**Tarefa escrita**
De acordo com o trecho do processo judicial, que justificativa a ré apresentou para não liberar os recursos destinados à aquisição do veículo?

Processo número 1010961-52.2020
Juízo da 1ª. Vara Cível – Foro Regional de Pinheiros
Comarca da Capital
Vistos.
Objetiva o autor, (…), qualificado a folha 1, que se decrete a rescisão de contrato de consórcio para aquisição de bem móvel, e que se atribua ao grupo do consórcio a causa para essa rescisão, de modo que se lhe garanta a restituição integral das cotas cujo pagamento realizou, além do que despendeu com a taxa de administração e fundo de reserva, condenada a administradora do consórcio, que judicialmente representa o grupo, (…), no pagamento desses valores. Adotado o procedimento comum.
Segundo o autor, aderindo a contrato de consórcio administrado pela ré, formulou lance com o objetivo de que fosse contemplado e pudesse adquirir veículo que convinha a seus interesses, apresentando à ré a documentação necessária quanto ao veículo escolhido, na aguarda de que o lance fosse aceito e liberados os recursos para a aquisição do veículo, o que, contudo, não sucedeu, alegando a ré que “não seria interessante” aos objetivos do grupo autorizar a liberação de recursos para a aquisição daquele veículo, o que desagradou o autor, que então buscou solução do impasse por via administrativa, mas sem frutuosidade, de modo que, desinteressando-se por manter o contrato de consórcio, objetiva se decrete a sua rescisão, garantindo-se-lhe o direito de receber em restituição o que pagou a título de cotas, além da taxa de administrativa e do que despendido para a formação do fundo de reserva.

**Dados de leitura de medições**
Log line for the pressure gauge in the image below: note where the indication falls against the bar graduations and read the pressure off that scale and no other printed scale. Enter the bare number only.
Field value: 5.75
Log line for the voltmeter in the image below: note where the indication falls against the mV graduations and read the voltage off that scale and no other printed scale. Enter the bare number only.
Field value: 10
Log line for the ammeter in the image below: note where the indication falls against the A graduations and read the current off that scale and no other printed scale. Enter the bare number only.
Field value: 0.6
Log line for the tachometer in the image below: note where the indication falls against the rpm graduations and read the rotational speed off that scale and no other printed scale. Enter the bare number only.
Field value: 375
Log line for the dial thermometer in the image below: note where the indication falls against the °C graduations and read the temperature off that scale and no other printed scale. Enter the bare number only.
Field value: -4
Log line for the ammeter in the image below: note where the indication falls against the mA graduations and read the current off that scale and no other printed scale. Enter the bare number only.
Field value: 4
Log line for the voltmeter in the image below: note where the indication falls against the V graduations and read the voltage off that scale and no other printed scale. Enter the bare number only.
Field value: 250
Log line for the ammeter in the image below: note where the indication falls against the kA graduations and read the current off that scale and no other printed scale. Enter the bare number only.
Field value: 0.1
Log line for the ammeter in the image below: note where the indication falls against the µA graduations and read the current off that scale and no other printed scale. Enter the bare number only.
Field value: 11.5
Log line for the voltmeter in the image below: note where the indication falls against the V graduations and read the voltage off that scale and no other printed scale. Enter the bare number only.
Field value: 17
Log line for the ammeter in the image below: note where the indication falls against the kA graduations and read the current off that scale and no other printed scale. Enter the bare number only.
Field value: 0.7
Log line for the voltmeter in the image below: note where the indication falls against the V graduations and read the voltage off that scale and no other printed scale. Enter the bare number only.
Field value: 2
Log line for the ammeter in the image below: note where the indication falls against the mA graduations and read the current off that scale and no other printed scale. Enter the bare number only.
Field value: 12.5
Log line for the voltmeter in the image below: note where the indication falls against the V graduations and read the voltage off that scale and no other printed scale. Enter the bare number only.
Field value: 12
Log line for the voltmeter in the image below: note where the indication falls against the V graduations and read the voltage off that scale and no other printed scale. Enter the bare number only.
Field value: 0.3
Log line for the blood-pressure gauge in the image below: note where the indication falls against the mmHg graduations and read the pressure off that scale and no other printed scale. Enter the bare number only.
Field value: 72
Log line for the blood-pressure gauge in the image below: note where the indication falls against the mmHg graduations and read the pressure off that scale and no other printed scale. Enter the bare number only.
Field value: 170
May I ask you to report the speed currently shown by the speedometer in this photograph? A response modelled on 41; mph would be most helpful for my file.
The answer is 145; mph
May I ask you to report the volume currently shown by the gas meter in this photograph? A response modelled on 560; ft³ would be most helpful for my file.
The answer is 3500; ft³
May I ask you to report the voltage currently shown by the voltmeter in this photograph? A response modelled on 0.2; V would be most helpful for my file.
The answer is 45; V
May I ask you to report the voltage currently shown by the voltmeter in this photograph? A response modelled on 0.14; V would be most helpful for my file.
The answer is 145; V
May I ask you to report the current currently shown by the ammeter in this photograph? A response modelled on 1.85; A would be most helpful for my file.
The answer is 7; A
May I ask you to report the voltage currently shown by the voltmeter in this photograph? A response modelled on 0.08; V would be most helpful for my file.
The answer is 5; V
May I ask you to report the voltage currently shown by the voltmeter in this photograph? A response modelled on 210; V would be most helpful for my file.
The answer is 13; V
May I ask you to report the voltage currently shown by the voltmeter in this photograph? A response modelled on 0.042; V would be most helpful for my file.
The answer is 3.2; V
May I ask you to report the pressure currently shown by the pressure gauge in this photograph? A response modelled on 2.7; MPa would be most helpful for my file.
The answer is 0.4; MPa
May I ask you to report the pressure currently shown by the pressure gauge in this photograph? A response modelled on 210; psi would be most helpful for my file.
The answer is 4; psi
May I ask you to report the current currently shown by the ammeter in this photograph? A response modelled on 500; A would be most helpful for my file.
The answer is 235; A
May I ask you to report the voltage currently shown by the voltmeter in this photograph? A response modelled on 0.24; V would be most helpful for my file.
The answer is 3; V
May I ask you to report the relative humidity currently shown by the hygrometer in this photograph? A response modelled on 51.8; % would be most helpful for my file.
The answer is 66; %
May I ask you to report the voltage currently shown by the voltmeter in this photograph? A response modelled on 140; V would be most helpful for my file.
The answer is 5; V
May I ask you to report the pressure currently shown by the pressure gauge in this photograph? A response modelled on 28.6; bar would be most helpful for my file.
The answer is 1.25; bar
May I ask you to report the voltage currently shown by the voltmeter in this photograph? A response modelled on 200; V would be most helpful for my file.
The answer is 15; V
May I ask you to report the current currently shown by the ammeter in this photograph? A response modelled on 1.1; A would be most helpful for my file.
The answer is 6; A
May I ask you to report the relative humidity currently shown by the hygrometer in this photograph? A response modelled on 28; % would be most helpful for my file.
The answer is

**Solução escrita**
A ré alegou que "não seria interessante" aos objetivos do grupo autorizar a liberação de recursos para a aquisição daquele veículo.